The budget imbalance became so acute last year that even conservative lawmakers voted to raise the sales tax rate, a move that further shifted the state’s tax burden to low- and middle-income Kansans. The sales tax increase improved the overall revenue stream, but it did not come close to solving the problem.
The Brownback tax cuts brought the revenue stream down so significantly that truly damaging expense cuts coupled with a sales tax increase have not repaired the budgetary mess.
The financial problem and its cause are easy to identify, and so is the solution. Revisit the income tax cuts, which were far too deep.
Don’t expect that, though.
Brownback has announced that he does not want to deal with any tax changes this session.

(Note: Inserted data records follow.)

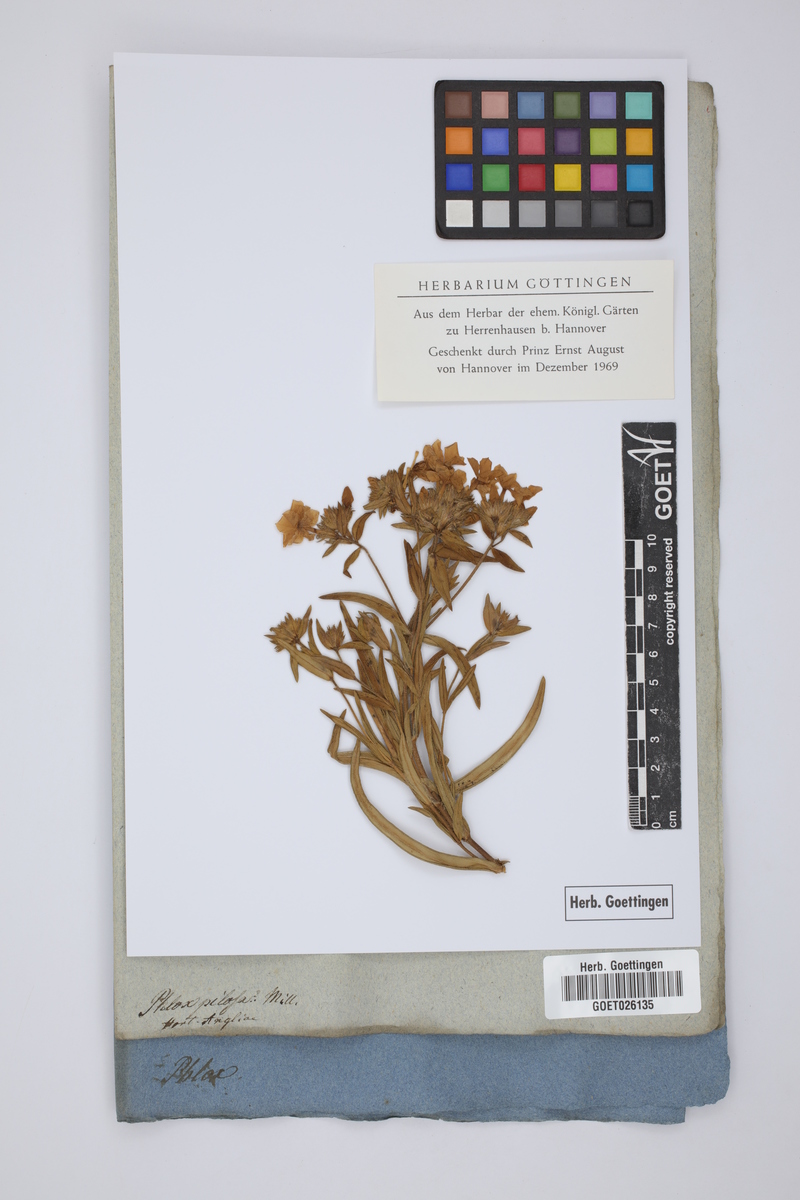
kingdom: Plantae
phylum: Tracheophyta
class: Magnoliopsida
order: Ericales
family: Polemoniaceae
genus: Phlox
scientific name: Phlox pilosa
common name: Prairie phlox
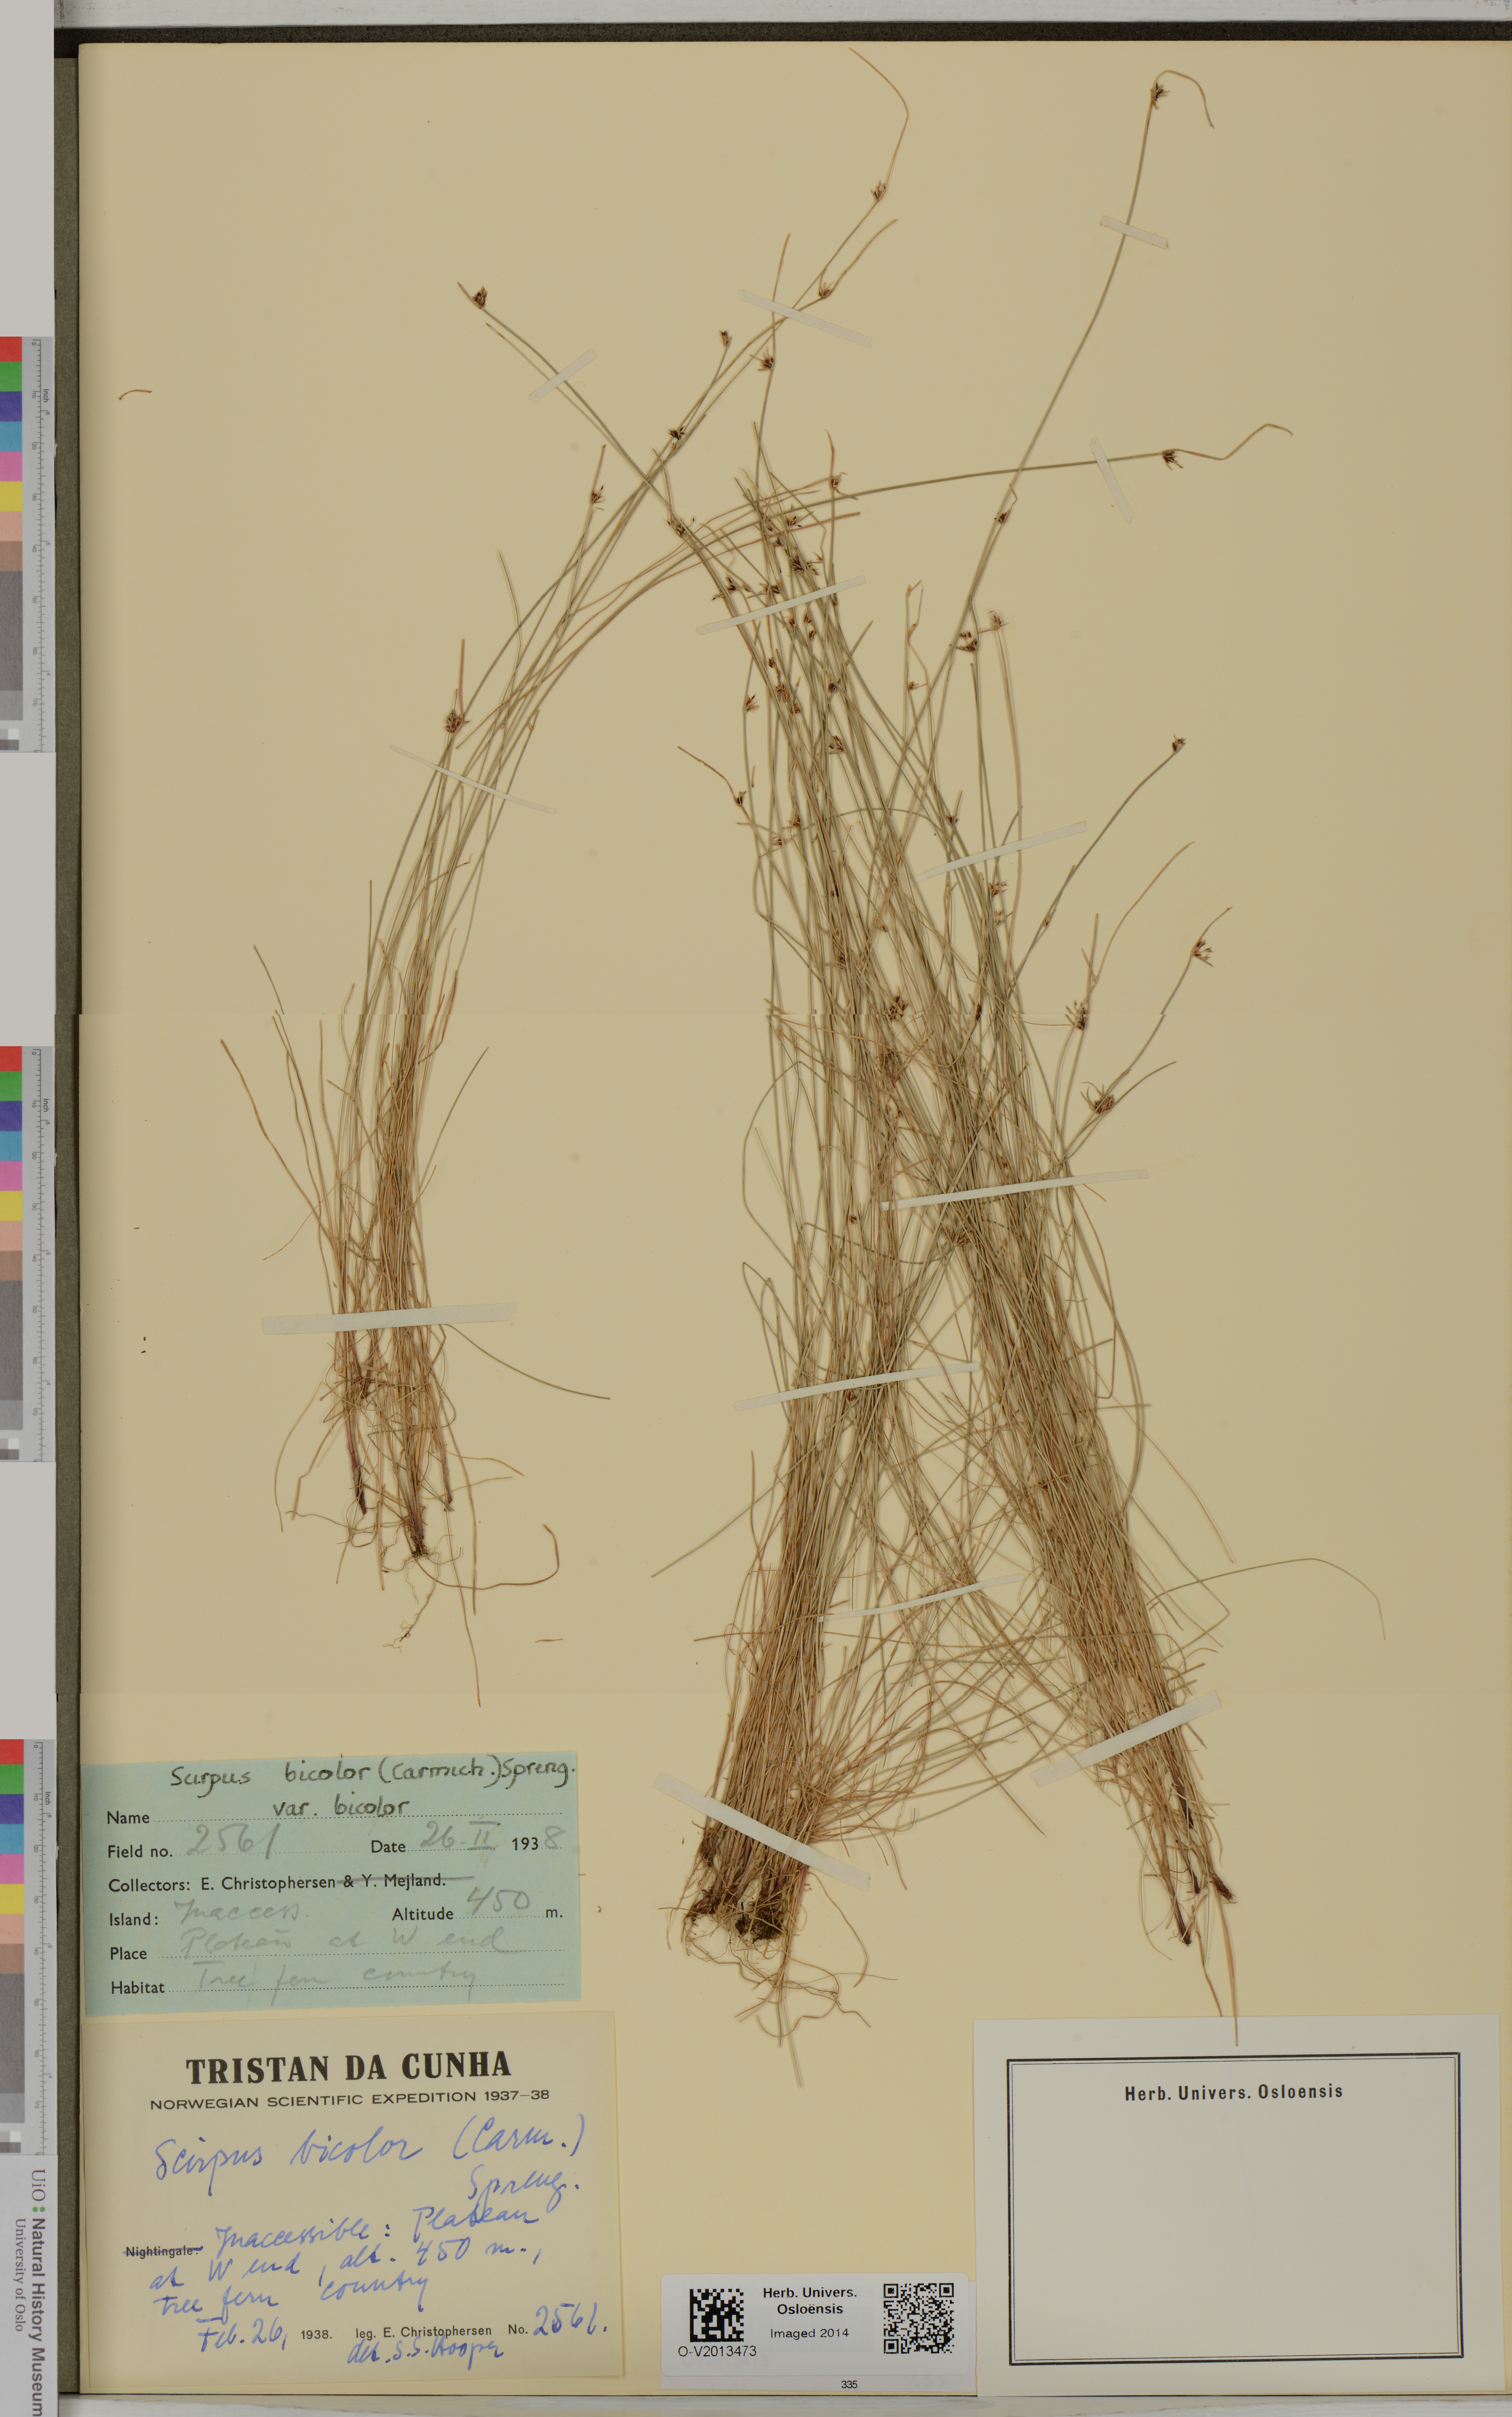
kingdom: Plantae
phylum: Tracheophyta
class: Liliopsida
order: Poales
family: Cyperaceae
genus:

Nor do the conservative legislators who voted to raise the sales tax. 2016 is an election year for all members of the Legislature, so many would prefer that Kansans forget what happened in the last legislative session.
It’s also unlikely that expenses will go down. In their latest gambit to lower spending, lawmakers voted to pay a consulting firm $2.6 million to find “efficiencies” for them. The results are not all in, but the early recommendations from the contractor suggest selling KDOT woodchippers and paying bills late — a very inauspicious start.
When baseball great Yogi Berra died in September, the media replayed many of his famous witticisms. A favorite, “It’s like déjà vu all over again,” was reportedly first uttered by Yogi when Mickey Mantle and Roger Maris repeatedly hit back-to-back home runs in the 1961 season. Yogi didn’t know it then, but his phrase applies to the Kansas budget now.
Another year. Another budget crisis. Déjà vu. If our lawmakers again avoid the real solution by taking even more money from the highway fund, or by borrowing, or by exercising “creative accounting,” and if we buy the governor’s recent declaration that “we are going to be in good shape,” then Kansas will arrive at January 2017 with yet another budget crisis. But our state will be poorer and another year behind. It will be like déjà vu all over again.